[INSTRUCTIONS FOR THE TASK] Edit the text of the listing below so that every "Details" becomes "Angaben" and all other text stays the same. Reproduce only the text, without the pictures.

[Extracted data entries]

Content starts

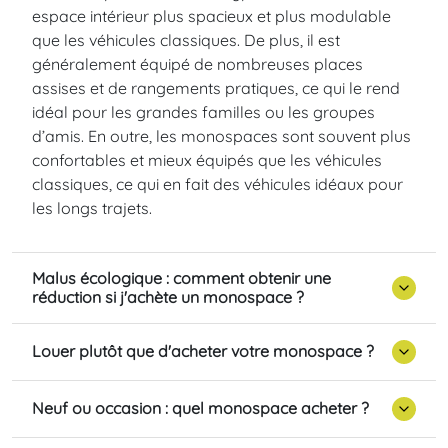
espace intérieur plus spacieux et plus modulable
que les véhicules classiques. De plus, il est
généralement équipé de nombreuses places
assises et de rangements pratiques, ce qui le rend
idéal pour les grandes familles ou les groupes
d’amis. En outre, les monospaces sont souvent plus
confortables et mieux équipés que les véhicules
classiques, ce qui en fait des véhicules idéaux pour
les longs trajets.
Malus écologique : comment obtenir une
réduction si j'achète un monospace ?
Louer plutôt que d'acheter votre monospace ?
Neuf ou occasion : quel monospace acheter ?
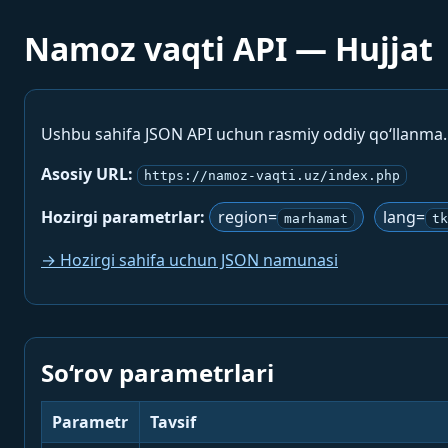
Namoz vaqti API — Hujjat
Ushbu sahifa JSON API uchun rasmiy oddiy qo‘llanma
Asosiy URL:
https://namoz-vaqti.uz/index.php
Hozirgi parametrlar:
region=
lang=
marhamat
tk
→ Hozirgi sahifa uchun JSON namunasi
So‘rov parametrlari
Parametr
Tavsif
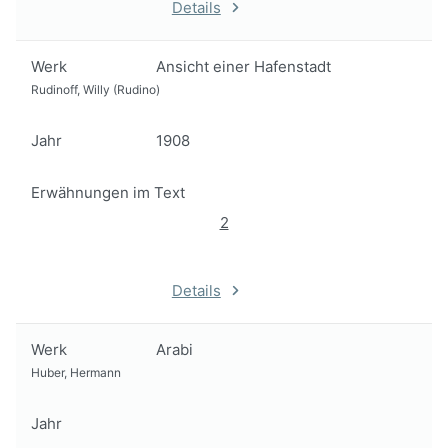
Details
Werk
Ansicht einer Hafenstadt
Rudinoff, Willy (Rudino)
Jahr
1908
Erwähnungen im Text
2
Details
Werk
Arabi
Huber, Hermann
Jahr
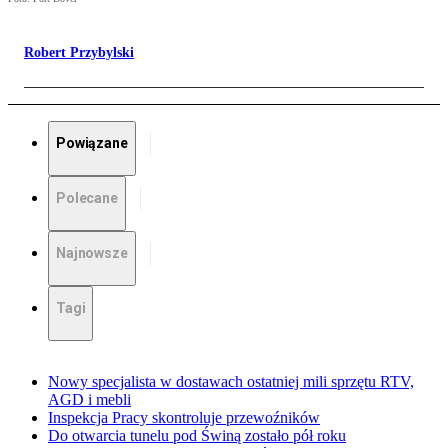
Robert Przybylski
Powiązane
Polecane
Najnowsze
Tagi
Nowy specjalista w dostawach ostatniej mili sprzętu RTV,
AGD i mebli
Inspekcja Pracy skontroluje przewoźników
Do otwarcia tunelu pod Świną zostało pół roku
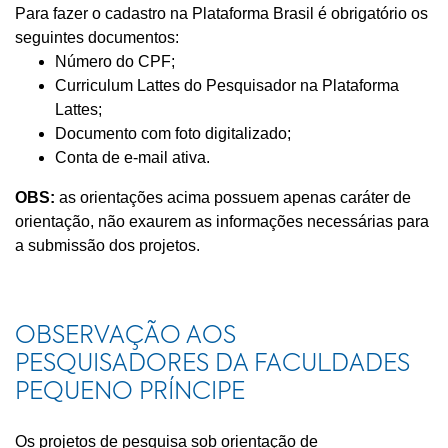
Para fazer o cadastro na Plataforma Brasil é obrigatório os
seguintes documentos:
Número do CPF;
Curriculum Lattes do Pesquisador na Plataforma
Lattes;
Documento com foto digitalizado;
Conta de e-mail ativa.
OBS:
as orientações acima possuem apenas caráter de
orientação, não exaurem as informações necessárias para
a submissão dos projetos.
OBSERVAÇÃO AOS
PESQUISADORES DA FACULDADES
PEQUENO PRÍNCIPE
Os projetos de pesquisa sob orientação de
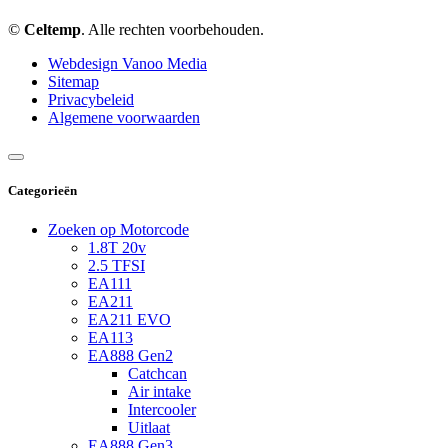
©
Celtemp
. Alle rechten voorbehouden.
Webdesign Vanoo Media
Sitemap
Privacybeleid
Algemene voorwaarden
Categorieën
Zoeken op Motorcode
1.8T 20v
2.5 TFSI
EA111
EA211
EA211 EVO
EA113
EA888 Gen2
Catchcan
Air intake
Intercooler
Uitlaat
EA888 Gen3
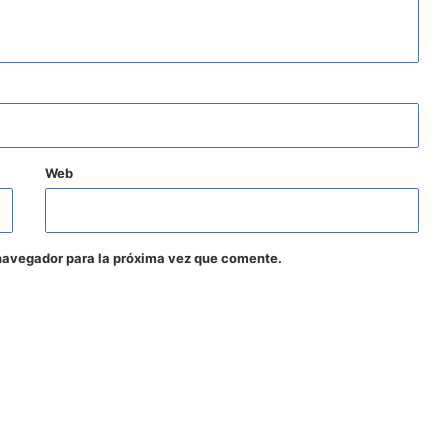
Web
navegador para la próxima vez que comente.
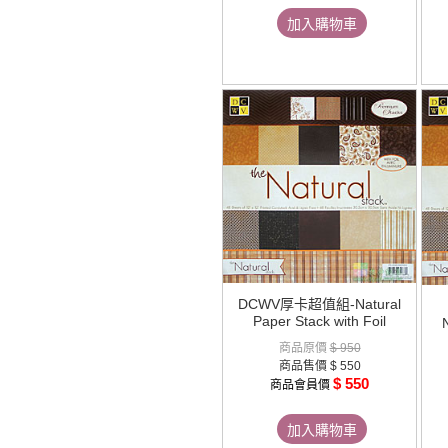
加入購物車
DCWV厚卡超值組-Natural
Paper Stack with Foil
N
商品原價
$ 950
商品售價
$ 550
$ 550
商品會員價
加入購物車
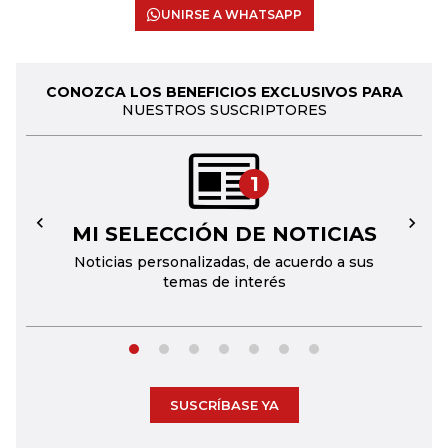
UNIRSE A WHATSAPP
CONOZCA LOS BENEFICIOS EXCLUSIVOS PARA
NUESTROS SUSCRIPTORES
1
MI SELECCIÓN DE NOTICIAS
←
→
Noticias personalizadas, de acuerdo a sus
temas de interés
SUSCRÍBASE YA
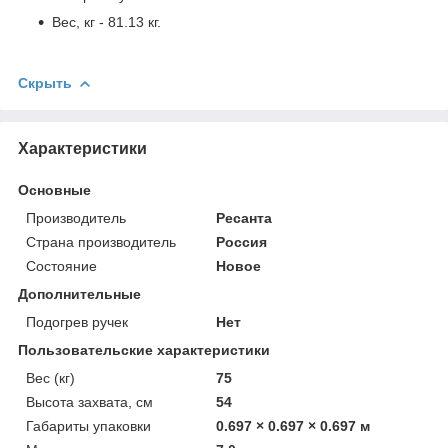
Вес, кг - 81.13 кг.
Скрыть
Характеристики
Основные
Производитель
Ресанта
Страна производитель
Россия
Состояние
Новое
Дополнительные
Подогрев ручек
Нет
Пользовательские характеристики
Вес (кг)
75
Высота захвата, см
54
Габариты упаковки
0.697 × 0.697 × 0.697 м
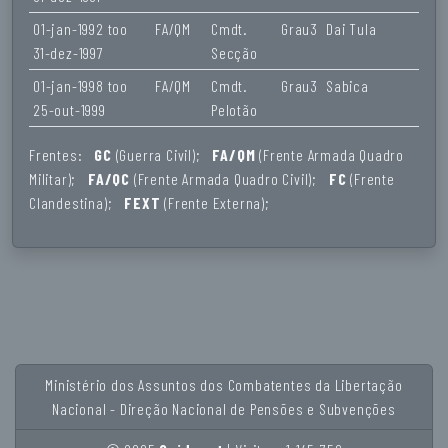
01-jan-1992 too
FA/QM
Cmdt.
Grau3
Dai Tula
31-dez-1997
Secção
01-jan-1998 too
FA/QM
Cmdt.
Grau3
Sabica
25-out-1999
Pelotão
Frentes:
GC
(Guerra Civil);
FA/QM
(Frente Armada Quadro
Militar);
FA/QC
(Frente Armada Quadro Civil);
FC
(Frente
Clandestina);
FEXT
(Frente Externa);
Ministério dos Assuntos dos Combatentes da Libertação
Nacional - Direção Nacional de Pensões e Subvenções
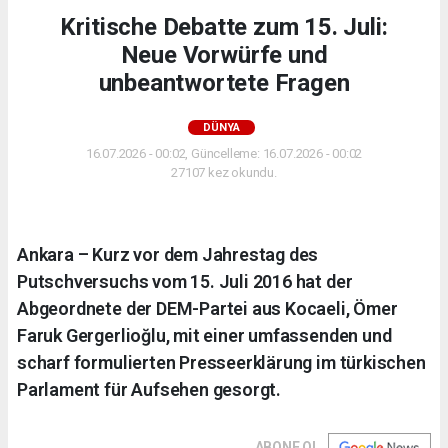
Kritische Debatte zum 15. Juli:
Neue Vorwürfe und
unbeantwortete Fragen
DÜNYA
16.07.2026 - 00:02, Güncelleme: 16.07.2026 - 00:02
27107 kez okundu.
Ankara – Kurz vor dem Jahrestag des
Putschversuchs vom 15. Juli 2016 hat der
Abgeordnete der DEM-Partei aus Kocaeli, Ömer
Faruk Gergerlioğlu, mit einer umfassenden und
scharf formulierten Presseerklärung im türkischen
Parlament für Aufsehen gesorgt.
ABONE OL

Content ends

[WRITTEN RESPONSE]
espace intérieur plus spacieux et plus modulable
que les véhicules classiques. De plus, il est
généralement équipé de nombreuses places
assises et de rangements pratiques, ce qui le rend
idéal pour les grandes familles ou les groupes
d’amis. En outre, les monospaces sont souvent plus
confortables et mieux équipés que les véhicules
classiques, ce qui en fait des véhicules idéaux pour
les longs trajets.
Malus écologique : comment obtenir une
réduction si j'achète un monospace ?
Louer plutôt que d'acheter votre monospace ?
Neuf ou occasion : quel monospace acheter ?
Namoz vaqti API — Hujjat
Ushbu sahifa JSON API uchun rasmiy oddiy qo‘llanma
Asosiy URL:
https://namoz-vaqti.uz/index.php
Hozirgi parametrlar:
region=
lang=
marhamat
tk
→ Hozirgi sahifa uchun JSON namunasi
So‘rov parametrlari
Parametr
Tavsif
Angaben
Werk
Ansicht einer Hafenstadt
Rudinoff, Willy (Rudino)
Jahr
1908
Erwähnungen im Text
2
Angaben
Werk
Arabi
Huber, Hermann
Jahr
Robert Przybylski
Powiązane
Polecane
Najnowsze
Tagi
Nowy specjalista w dostawach ostatniej mili sprzętu RTV,
AGD i mebli
Inspekcja Pracy skontroluje przewoźników
Do otwarcia tunelu pod Świną zostało pół roku
Para fazer o cadastro na Plataforma Brasil é obrigatório os
seguintes documentos:
Número do CPF;
Curriculum Lattes do Pesquisador na Plataforma
Lattes;
Documento com foto digitalizado;
Conta de e-mail ativa.
OBS:
as orientações acima possuem apenas caráter de
orientação, não exaurem as informações necessárias para
a submissão dos projetos.
OBSERVAÇÃO AOS
PESQUISADORES DA FACULDADES
PEQUENO PRÍNCIPE
Os projetos de pesquisa sob orientação de
©
Celtemp
. Alle rechten voorbehouden.
Webdesign Vanoo Media
Sitemap
Privacybeleid
Algemene voorwaarden
Categorieën
Zoeken op Motorcode
1.8T 20v
2.5 TFSI
EA111
EA211
EA211 EVO
EA113
EA888 Gen2
Catchcan
Air intake
Intercooler
Uitlaat
EA888 Gen3
Web
navegador para la próxima vez que comente.
加入購物車
DCWV厚卡超值組-Natural
Paper Stack with Foil
N
商品原價
$ 950
商品售價
$ 550
$ 550
商品會員價
加入購物車
UNIRSE A WHATSAPP
CONOZCA LOS BENEFICIOS EXCLUSIVOS PARA
NUESTROS SUSCRIPTORES
1
MI SELECCIÓN DE NOTICIAS
←
→
Noticias personalizadas, de acuerdo a sus
temas de interés
SUSCRÍBASE YA
Вес, кг - 81.13 кг.
Скрыть
Характеристики
Основные
Производитель
Ресанта
Страна производитель
Россия
Состояние
Новое
Дополнительные
Подогрев ручек
Нет
Пользовательские характеристики
Вес (кг)
75
Высота захвата, см
54
Габариты упаковки
0.697 × 0.697 × 0.697 м
01-jan-1992 too
FA/QM
Cmdt.
Grau3
Dai Tula
31-dez-1997
Secção
01-jan-1998 too
FA/QM
Cmdt.
Grau3
Sabica
25-out-1999
Pelotão
Frentes:
GC
(Guerra Civil);
FA/QM
(Frente Armada Quadro
Militar);
FA/QC
(Frente Armada Quadro Civil);
FC
(Frente
Clandestina);
FEXT
(Frente Externa);
Ministério dos Assuntos dos Combatentes da Libertação
Nacional - Direção Nacional de Pensões e Subvenções
Kritische Debatte zum 15. Juli:
Neue Vorwürfe und
unbeantwortete Fragen
DÜNYA
16.07.2026 - 00:02, Güncelleme: 16.07.2026 - 00:02
27107 kez okundu.
Ankara – Kurz vor dem Jahrestag des
Putschversuchs vom 15. Juli 2016 hat der
Abgeordnete der DEM-Partei aus Kocaeli, Ömer
Faruk Gergerlioğlu, mit einer umfassenden und
scharf formulierten Presseerklärung im türkischen
Parlament für Aufsehen gesorgt.
ABONE OL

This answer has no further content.